**Compito:**
Riporta parola per parola il passo del blocco di testo che va da "Non si scompone" a "la nuova vita.", estremi inclusi.

**Blocco di testo:**
==================================================

«Io sono il braccio e tu la mente», così sull’uscio dello studio io, psicologo di mestiere e filosofo per passione, a lei Giuliana Torre, psichiatra e psicanalista. Una con la mente fina, per me esempio di lucidità e di quella ragione che, spesso, mi fa paura per quel suo sconfinare nelle regioni più remote dell’anima, dove occorre mettersi le pietre in tasca per timore di volare via o di perdere l’equilibrio.
Nella riunione di redazione si parla della terribile storia accaduta a Parma: sembra (in assenza di verità giudiziarie il dubbio va lasciato) che una ragazza abbia ucciso prima e sotterrato dopo i suoi due figli appena nati. Sconvolto, colto da quella afasia che spesso mi assale quando non riesco a trovare un appiglio che mi consenta di aggrapparmi, chiedo alla mia amica cosa ne pensi e in che modo si possa arrivare a commettere una particolare e raccapricciante cosa del genere.
Cosa può accadere nella mente di una persona per arrivare a fare ciò? Come possiamo cercare di accostarci a un fatto di questa natura senza giudicare, senza cedere a quella parte di noi che vuole solo condannare e punire?
Non si scompone la mia amica, resiste all’impeto della condanna, allo stesso tempo però non si rifugia nelle verità scientifiche che potrebbero freddamente spiegare le cose. Con una passione che non si lascia travolgere, con una ragione che non si rifugia nel gelo della ratio, sostiene che diventare genitore è una questione di mentalizzazione, ovvero di creare uno spazio interno, uno spazio mentale, che sia in grado di accogliere la nuova vita.

==================================================

**Dati mostrati:**

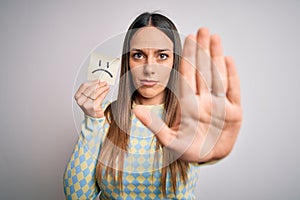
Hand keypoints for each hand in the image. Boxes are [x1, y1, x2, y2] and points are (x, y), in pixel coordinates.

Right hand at [74, 80, 109, 117]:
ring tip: (106, 86)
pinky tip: (106, 91)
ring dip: (103, 88)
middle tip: (104, 83)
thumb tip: (99, 81)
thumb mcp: (88, 97)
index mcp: (77, 96)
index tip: (98, 80)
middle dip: (99, 85)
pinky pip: (100, 97)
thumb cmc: (91, 106)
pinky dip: (104, 93)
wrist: (93, 116)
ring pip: (96, 92)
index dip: (92, 82)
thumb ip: (91, 89)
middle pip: (90, 88)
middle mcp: (80, 101)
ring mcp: (86, 104)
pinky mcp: (93, 107)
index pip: (84, 86)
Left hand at [133, 28, 241, 162]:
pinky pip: (233, 91)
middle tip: (202, 30)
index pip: (187, 76)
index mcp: (188, 105)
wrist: (206, 160)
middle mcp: (203, 101)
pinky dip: (232, 76)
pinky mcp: (234, 113)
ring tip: (214, 38)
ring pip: (217, 76)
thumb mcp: (168, 141)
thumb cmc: (186, 151)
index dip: (187, 58)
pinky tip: (228, 60)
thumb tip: (135, 110)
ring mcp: (219, 106)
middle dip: (202, 51)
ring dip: (216, 57)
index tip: (187, 40)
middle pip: (203, 71)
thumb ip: (153, 125)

==================================================

**Soluzione:**
Non si scompone la mia amica, resiste all’impeto della condanna, allo stesso tempo però non si rifugia nelle verità scientifiche che potrebbero freddamente spiegare le cose. Con una passione che non si lascia travolgere, con una ragione che non si rifugia nel gelo della ratio, sostiene che diventare genitore è una questione di mentalizzazione, ovvero di creare uno spazio interno, uno spazio mentale, che sia in grado di accogliere la nuova vita.